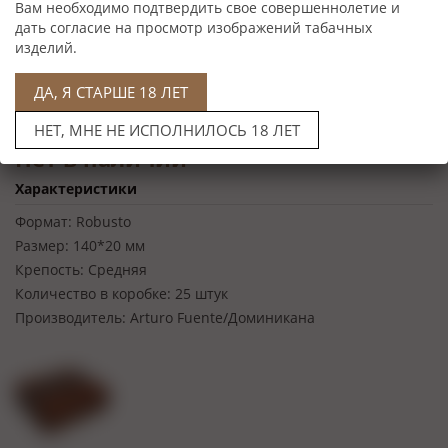
Вам необходимо подтвердить свое совершеннолетие и
дать согласие на просмотр изображений табачных
изделий.
ДА, Я СТАРШЕ 18 ЛЕТ
НЕТ, МНЕ НЕ ИСПОЛНИЛОСЬ 18 ЛЕТ
Нет в наличии
Характеристики
Формат:
Robusto
Размер:
140*20 мм
Крепость:
Средняя
Количество в коробке:
25 штук
Производитель:
Arturo Fuente/Доминикана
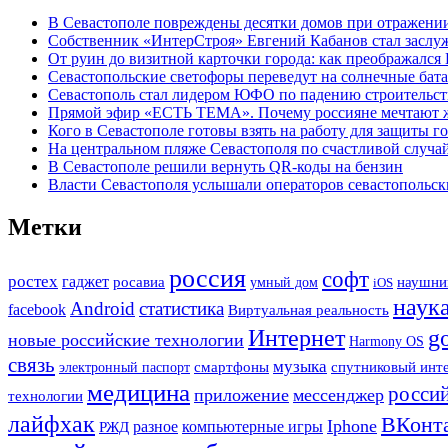
В Севастополе повреждены десятки домов при отражени
Собственник «ИнтерСтроя» Евгений Кабанов стал заслу
От руин до визитной карточки города: как преображался
Севастопольские светофоры переведут на солнечные бат
Севастополь стал лидером ЮФО по падению строительст
Прямой эфир «ЕСТЬ ТЕМА». Почему россияне мечтают жи
Кого в Севастополе готовы взять на работу для защиты г
На центральном пляже Севастополя по счастливой случ
В Севастополе решили вернуть QR-коды на бензин
Власти Севастополя услышали операторов севастопольс
Метки
россия
софт
ростех
гаджет
наушни
росавиа
умный дом
iOS
наук
Android
статистика
facebook
Виртуальная реальность
Интернет
g
новые российские технологии
Harmony OS
связь
музыка
смартфоны
спутниковый инт
электронный паспорт
медицина
росси
приложение
мессенджер
технологии
лайфхак
ВКонт
Iphone
РЖД
разное
компьютерные игры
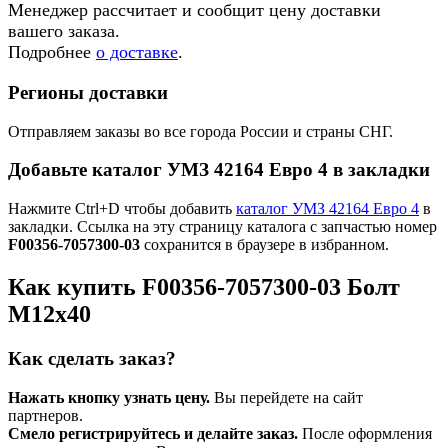
Менеджер рассчитает и сообщит цену доставки
вашего заказа.
Подробнее
о доставке
.
Регионы доставки
Отправляем заказы во все города России и страны СНГ.
Добавьте каталог УМЗ 42164 Евро 4 в закладки
Нажмите Ctrl+D чтобы добавить
каталог УМЗ 42164 Евро 4
в
закладки. Ссылка на эту страницу каталога с запчастью номер
F00356-7057300-03
сохранится в браузере в избранном.
Как купить F00356-7057300-03 Болт
М12х40
Как сделать заказ?
Нажать кнопку узнать цену.
Вы перейдете на сайт
партнеров.
Смело регистрируйтесь и делайте заказ.
После оформления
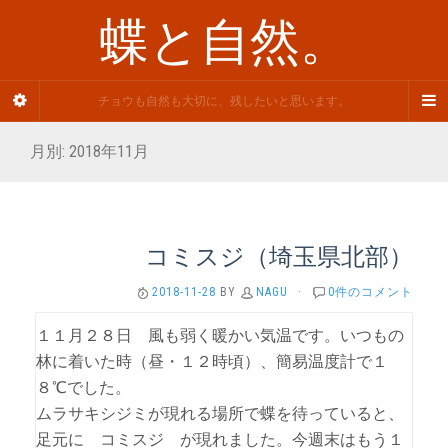
蝶と自然。
チョウも自然も大切に、残したいと思います。
月別: 2018年11月
コミスジ（埼玉県北部）
2018-11-28
BY
NAGU
·
0件のコメント
１１月２８日 風も弱く暖かい気温です。いつもの
林に着いた時（昼・１２時頃）、簡易温度計で１
８℃でした。
ムラサキシジミが現れる場所で蝶を待っていると、
足元に コミスジ が現れました。今週末はもう１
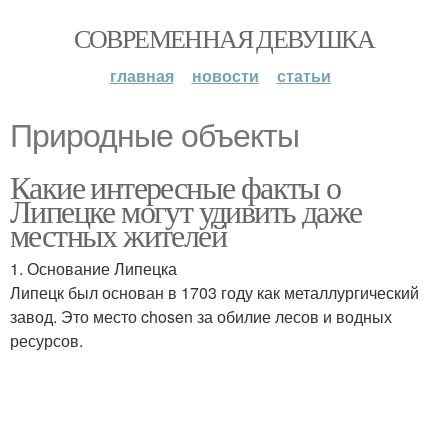
СОВРЕМЕННАЯ ДЕВУШКА
главная
новости
статьи
Природные объекты
Какие интересные факты о
Липецке могут удивить даже
местных жителей
1. Основание Липецка
Липецк был основан в 1703 году как металлургический
завод. Это место chosen за обилие лесов и водных
ресурсов.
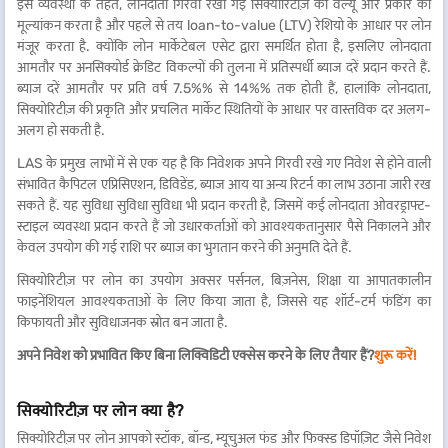
इस व्यवस्था के तहत, लोनदाता गिरवी रखी गई सिक्योरिटीज़ की वैल्यू और प्रकार का
मूल्यांकन करता है और पहले से तय loan-to-value (LTV) रेशियो के आधार पर लोन
मंजूर करता है. क्योंकि लोन मार्केटेबल एसेट द्वारा समर्थित होता है, इसलिए लोनदाता
आमतौर पर अनसिक्योर्ड क्रेडिट विकल्पों की तुलना में प्रतिस्पर्धी ब्याज दरें प्रदान करते हैं.
ब्याज दरें आमतौर पर प्रति वर्ष 7.5%% से 14%% तक होती हैं, हालांकि लोनदाता,
सिक्योरिटीज़ की प्रकृति और प्रचलित मार्केट स्थितियों के आधार पर वास्तविक दर अलग-
अलग हो सकती है.
LAS के प्रमुख लाभों में से एक यह है कि निवेशक अपने गिरवी रखे गए निवेश से होने वाली
संभावित कैपिटल एप्रिसिएशन, डिविडेंड, ब्याज आय या अन्य रिटर्न का लाभ उठाना जारी रख
सकते हैं. यह सुविधा सुविधा सुविधा भी प्रदान करती है, जिसमें कई लोनदाता ओवरड्राफ्ट-
स्टाइल व्यवस्था प्रदान करते हैं जो उधारकर्ताओं को आवश्यकतानुसार पैसे निकालने और
केवल उपयोग की गई राशि पर ब्याज का भुगतान करने की अनुमति देते हैं.
सिक्योरिटीज़ पर लोन का उपयोग अक्सर पर्सनल, बिज़नेस, शिक्षा या आपातकालीन
फाइनेंशियल आवश्यकताओं के लिए किया जाता है, जिससे यह शॉर्ट-टर्म फंडिंग का
किफायती और सुविधाजनक स्रोत बन जाता है.
अपने निवेश को प्रभावित किए बिना लिक्विडिटी एक्सेस करने के लिए तैयार हैं?
शुरू करें!
सिक्योरिटीज़ पर लोन क्या है?
सिक्योरिटीज़ पर लोन आपको स्टॉक, बॉन्ड, म्यूचुअल फंड और फिक्स्ड डिपॉज़िट जैसे निवेश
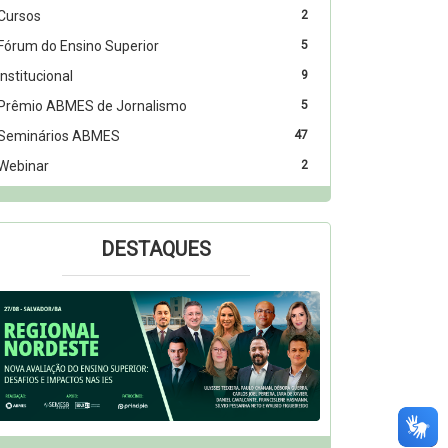
Cursos
2
Fórum do Ensino Superior
5
Institucional
9
Prêmio ABMES de Jornalismo
5
Seminários ABMES
47
Webinar
2
DESTAQUES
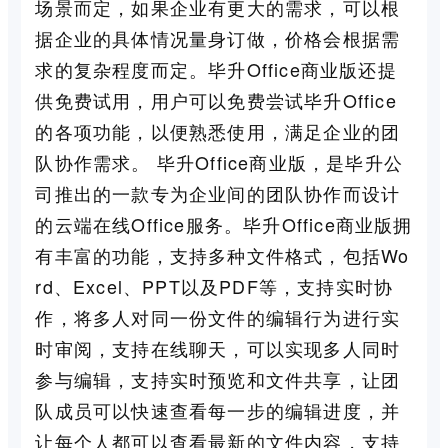
场景而定，如果企业有更大的需求，可以根
据企业的具体情况量身订做，价格会根据需
求的复杂程度而定。毕升Office商业版还提
供免费试用，用户可以免费尝试毕升Office
的各项功能，以便熟悉使用，满足企业的团
队协作需求。 毕升Office商业版，是毕升公
司推出的一款专为企业间的团队协作而设计
的云端在线Office服务。毕升Office商业版拥
有丰富的功能，支持多种文件格式，包括Wo
rd、Excel、PPT以及PDF等，支持实时协
作，将多人对同一份文件的编辑行为进行实
时审阅，支持在线聊天，可以实现多人同时
参与编辑，支持实时预览和文件共享，让团
队成员可以快速查看每一步的编辑进度，并
让每个人都可以查看最新的文件内容，支持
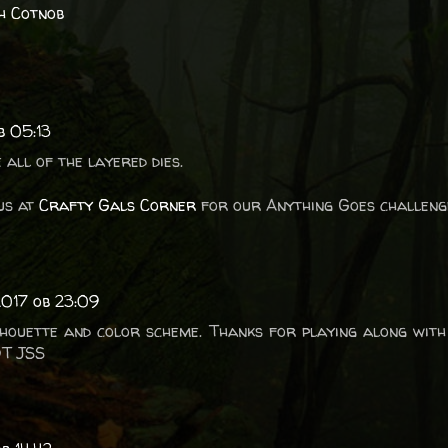
h Cotnob
b 05:13
 all of the layered dies.
us at
Crafty Gals Corner
for our Anything Goes challeng
2017 ob 23:09
lhouette and color scheme. Thanks for playing along with
DT JSS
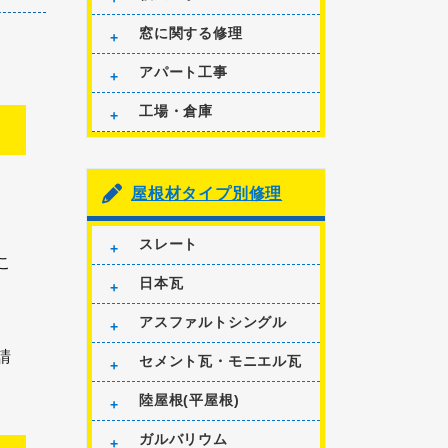
窓に関する修理
アパート工事
工場・倉庫
屋根材タイプ別修理
スレート
こ
日本瓦
アスファルトシングル
請
セメント瓦・モニエル瓦
陸屋根(平屋根)
ガルバリウム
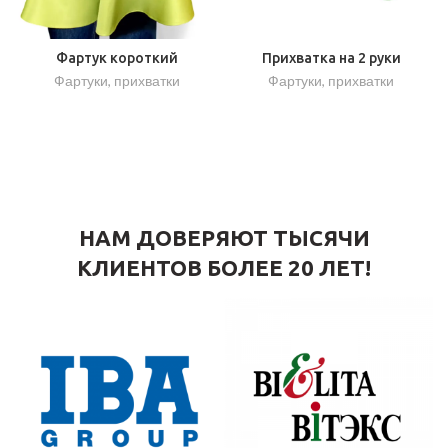
Фартук короткий
Прихватка на 2 руки
Фартуки, прихватки
Фартуки, прихватки
НАМ ДОВЕРЯЮТ ТЫСЯЧИ
КЛИЕНТОВ БОЛЕЕ 20 ЛЕТ!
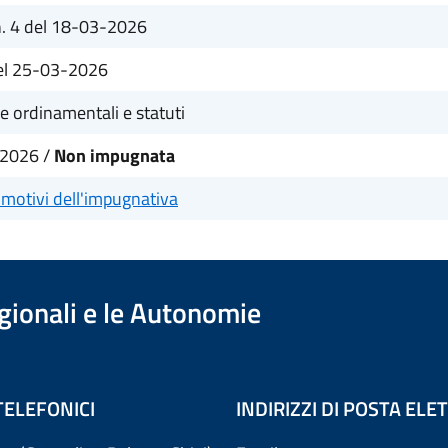
n. 4 del 18-03-2026
del 25-03-2026
he ordinamentali e statuti
2026 /
Non impugnata
 motivi dell'impugnativa
egionali e le Autonomie
TELEFONICI
INDIRIZZI DI POSTA EL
——————————
**INSTRUCTIONS TO FOLLOW:**
Quote every line of text from all of the items above verbatim. Leave the pictures out.

**SOLUTION BELOW:**
Вам необходимо подтвердить свое совершеннолетие и
дать согласие на просмотр изображений табачных
изделий.
ДА, Я СТАРШЕ 18 ЛЕТ
НЕТ, МНЕ НЕ ИСПОЛНИЛОСЬ 18 ЛЕТ
Нет в наличии
Характеристики
Формат:
Robusto
Размер:
140*20 мм
Крепость:
Средняя
Количество в коробке:
25 штук
Производитель:
Arturo Fuente/Доминикана
В Севастополе повреждены десятки домов при отражени
Собственник «ИнтерСтроя» Евгений Кабанов стал заслу
От руин до визитной карточки города: как преображался
Севастопольские светофоры переведут на солнечные бат
Севастополь стал лидером ЮФО по падению строительст
Прямой эфир «ЕСТЬ ТЕМА». Почему россияне мечтают жи
Кого в Севастополе готовы взять на работу для защиты г
На центральном пляже Севастополя по счастливой случ
В Севастополе решили вернуть QR-коды на бензин
Власти Севастополя услышали операторов севастопольс
Метки
россия
софт
ростех
гаджет
наушни
росавиа
умный дом
iOS
наук
Android
статистика
facebook
Виртуальная реальность
Интернет
g
новые российские технологии
Harmony OS
связь
музыка
смартфоны
спутниковый инт
электронный паспорт
медицина
росси
приложение
мессенджер
технологии
лайфхак
ВКонт
Iphone
РЖД
разное
компьютерные игры
Менеджер рассчитает и сообщит цену доставки
вашего заказа.
Подробнее
о доставке
.
Регионы доставки
Отправляем заказы во все города России и страны СНГ.
Добавьте каталог УМЗ 42164 Евро 4 в закладки
Нажмите Ctrl+D чтобы добавить
каталог УМЗ 42164 Евро 4
в
закладки. Ссылка на эту страницу каталога с запчастью номер
F00356-7057300-03
сохранится в браузере в избранном.
Как купить F00356-7057300-03 Болт
М12х40
Как сделать заказ?
Нажать кнопку узнать цену.
Вы перейдете на сайт
партнеров.
Смело регистрируйтесь и делайте заказ.
После оформления
蝶と自然。
チョウも自然も大切に、残したいと思います。
月別: 2018年11月
コミスジ（埼玉県北部）
2018-11-28
BY
NAGU
·
0件のコメント
１１月２８日 風も弱く暖かい気温です。いつもの
林に着いた時（昼・１２時頃）、簡易温度計で１
８℃でした。
ムラサキシジミが現れる場所で蝶を待っていると、
足元に コミスジ が現れました。今週末はもう１
СОВРЕМЕННАЯ ДЕВУШКА
главная
новости
статьи
Природные объекты
Какие интересные факты о
Липецке могут удивить даже
местных жителей
1. Основание Липецка
Липецк был основан в 1703 году как металлургический
завод. Это место chosen за обилие лесов и водных
ресурсов.
इस व्यवस्था के तहत, लोनदाता गिरवी रखी गई सिक्योरिटीज़ की वैल्यू और प्रकार का
मूल्यांकन करता है और पहले से तय loan-to-value (LTV) रेशियो के आधार पर लोन
मंजूर करता है. क्योंकि लोन मार्केटेबल एसेट द्वारा समर्थित होता है, इसलिए लोनदाता
आमतौर पर अनसिक्योर्ड क्रेडिट विकल्पों की तुलना में प्रतिस्पर्धी ब्याज दरें प्रदान करते हैं.
ब्याज दरें आमतौर पर प्रति वर्ष 7.5%% से 14%% तक होती हैं, हालांकि लोनदाता,
सिक्योरिटीज़ की प्रकृति और प्रचलित मार्केट स्थितियों के आधार पर वास्तविक दर अलग-
अलग हो सकती है.
LAS के प्रमुख लाभों में से एक यह है कि निवेशक अपने गिरवी रखे गए निवेश से होने वाली
संभावित कैपिटल एप्रिसिएशन, डिविडेंड, ब्याज आय या अन्य रिटर्न का लाभ उठाना जारी रख
सकते हैं. यह सुविधा सुविधा सुविधा भी प्रदान करती है, जिसमें कई लोनदाता ओवरड्राफ्ट-
स्टाइल व्यवस्था प्रदान करते हैं जो उधारकर्ताओं को आवश्यकतानुसार पैसे निकालने और
केवल उपयोग की गई राशि पर ब्याज का भुगतान करने की अनुमति देते हैं.
सिक्योरिटीज़ पर लोन का उपयोग अक्सर पर्सनल, बिज़नेस, शिक्षा या आपातकालीन
फाइनेंशियल आवश्यकताओं के लिए किया जाता है, जिससे यह शॉर्ट-टर्म फंडिंग का
किफायती और सुविधाजनक स्रोत बन जाता है.
अपने निवेश को प्रभावित किए बिना लिक्विडिटी एक्सेस करने के लिए तैयार हैं?
शुरू करें!
सिक्योरिटीज़ पर लोन क्या है?
सिक्योरिटीज़ पर लोन आपको स्टॉक, बॉन्ड, म्यूचुअल फंड और फिक्स्ड डिपॉज़िट जैसे निवेश
Cursos
2
Fórum do Ensino Superior
5
Institucional
9
Prêmio ABMES de Jornalismo
5
Seminários ABMES
47
Webinar
2
DESTAQUES
场景而定，如果企业有更大的需求，可以根
据企业的具体情况量身订做，价格会根据需
求的复杂程度而定。毕升Office商业版还提
供免费试用，用户可以免费尝试毕升Office
的各项功能，以便熟悉使用，满足企业的团
队协作需求。 毕升Office商业版，是毕升公
司推出的一款专为企业间的团队协作而设计
的云端在线Office服务。毕升Office商业版拥
有丰富的功能，支持多种文件格式，包括Wo
rd、Excel、PPT以及PDF等，支持实时协
作，将多人对同一份文件的编辑行为进行实
时审阅，支持在线聊天，可以实现多人同时
参与编辑，支持实时预览和文件共享，让团
队成员可以快速查看每一步的编辑进度，并
让每个人都可以查看最新的文件内容，支持
h Cotnob
b 05:13
 all of the layered dies.
us at
Crafty Gals Corner
for our Anything Goes challeng
2017 ob 23:09
lhouette and color scheme. Thanks for playing along with
DT JSS
窓に関する修理
アパート工事
工場・倉庫
屋根材タイプ別修理
スレート
こ
日本瓦
アスファルトシングル
請
セメント瓦・モニエル瓦
陸屋根(平屋根)
ガルバリウム
Фартук короткий
Прихватка на 2 руки
Фартуки, прихватки
Фартуки, прихватки
НАМ ДОВЕРЯЮТ ТЫСЯЧИ
КЛИЕНТОВ БОЛЕЕ 20 ЛЕТ!
n. 4 del 18-03-2026
del 25-03-2026
he ordinamentali e statuti
2026 /
Non impugnata
 motivi dell'impugnativa
egionali e le Autonomie
TELEFONICI
INDIRIZZI DI POSTA EL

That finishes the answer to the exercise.